05. Kelakuan Haikal

735 169 31
                                    

---

Seperti yang sudah direncanakan sebelumnya. Kini, Haikal dan Azeela menepi ke salah satu rumah makan untuk membeli Ramen. Tak lupa seperti yang dikatakan Haikal, mereka terlebih dahulu mampir ke sebuah warteg hanya untuk membeli satu porsi nasi buat Azeela.

“Eh, Zeel, lo mau tahu sesuatu, nggak?” ucap Haikal saat berhasil menelan satu buntelan ramen.

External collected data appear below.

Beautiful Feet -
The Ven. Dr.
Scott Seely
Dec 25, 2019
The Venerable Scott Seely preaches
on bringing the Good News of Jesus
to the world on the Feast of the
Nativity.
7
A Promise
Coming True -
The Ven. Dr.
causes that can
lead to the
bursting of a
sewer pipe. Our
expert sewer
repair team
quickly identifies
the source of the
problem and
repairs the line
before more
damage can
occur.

Azeela yang masih asik makan hanya melirik Haikal sekilas sebelum akhirnya kembali fokus pada semangkuk besar ramen di hadapannya. “No, thanks.” Gayanya benar-benar menunjukkan dirinya tidak peduli. Padahal telinganya sudah terpasang dengan baik, siap mendengar cerita dari sang sahabat.

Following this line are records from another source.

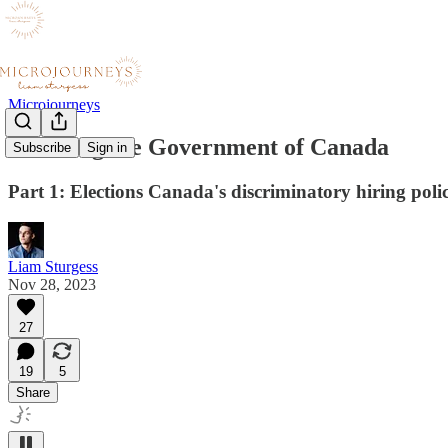
Microjourneys
I'm suing the Government of Canada
Subscribe
Sign in
Part 1: Elections Canada's discriminatory hiring poli
Liam Sturgess
Nov 28, 2023
27
19
5
Share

Haikal menyeringai. Dia yang berada tepat di sisi kiri Azeela langsung mendekatkan wajahnya hingga menyisakan jarak beberapa senti. Azeela yang menyadarinya sontak langsung mengalihkan tatapan tepat menghadap ke wajah Haikal.






BUSETT.








Aligator satu ini memang tidak punya akhlak.

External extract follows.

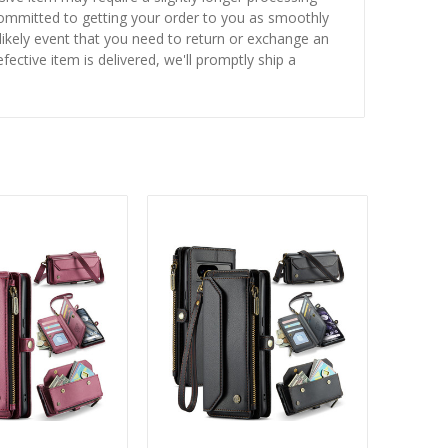
 committed to getting your order to you as smoothly
nlikely event that you need to return or exchange an
fective item is delivered, we'll promptly ship a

Napas Azeela tertahan. Wajahnya benar-benar memanas. Merasa takut pertahanannya runtuh, Azeela buru-buru melongos.

Haikal berdeham sejanak menahan senyumnya. Ia lantas meendekatkan mulutnya pada telinga Azeela lalu berbisik,

“Gue udah ciuman sama Kak Wony.”

Belum sampai di situ keterkejutan Azeela, kalimat Haikal selanjutnya benar-benar membuat Azeela tersedak kuah ramen saking terkejutnya.

“Gue juga udah megang tetenya. Segini.” Tangan Haikal dengan biadabnya membentuk cekungan, seperti mengukur milik perempuan yang sedang mereka bicarakan.

Azeela yang tersedak buru-buru mengambil air mineral dan menenggaknya sampai menyisakan setengah botol. Melihat itu, Haikal buru-buru membantu dengan memijat tengkuk Azeela.





Hahaha, bangsat.









The real definisi terbang lalu dijatuhkan.










“Lo gila, ya, cerita hal ini ke gue?” Azeela berteriak jengkel, tidak habis pikir dengan lelaki di sampingnya. Namun tak dapat ia pungkiri, sebuah denyutan perih di hatinya kini tengah ia rasakan.

“Lo sahabat gue, Zeel. Mana bisa gue nge-keep cerita sendiri tanpa ngasih tahu lo.” Haikal tersenyum sambil menepuk pelan puncak kepala Azeela. “Gue mau, lo tahu semua hal tentang gue dan apa aja yang udah gue laluin.”

“Tapi nggak cerita kayak gitu juga, Hoon. Itu terlalu privasi.”

“Gue nggak masalah asal itu elo.”
Dasar Haikal Nagendra sinting.

“Hoon, nggak selamanya gue selalu sama lo. Kita pasti akan beranjak dewasa dan makin banyak pengalaman yang bakal kita laluin. Dari sekarang, lo harus memilah mana cerita yang bisa lo bagikan ke gue dan mana cerita yang harus lo keep sendiri.”

Haikal terdiam. Mata tajamnya menatap dalam kearah Azeela. “Lo bilang, nggak selamanya lo selalu sama gue? Kenapa gitu?”

Astaga.

Apakah dari omongan Azeela barusan, hanya itu yang Haikal tangkap?

Azeela menjatuhkan sumpitnya ke mangkuk. Ia lantas memutar tubuh menghadap Haikal. “Haikal, dengerin gue. Maksud gue, akan ada masanya kita mempunyai pasangan masing-masing. Di saat itu, gue bakal banyak menghabiskan waktu sama dia. Bukan gue aja, lo pasti juga. Karena saat dewasa, kita akan fokus sama masa depan. Dan saat itu, yang jadi tujuan utama gue cuma keluarga sama pasangan.”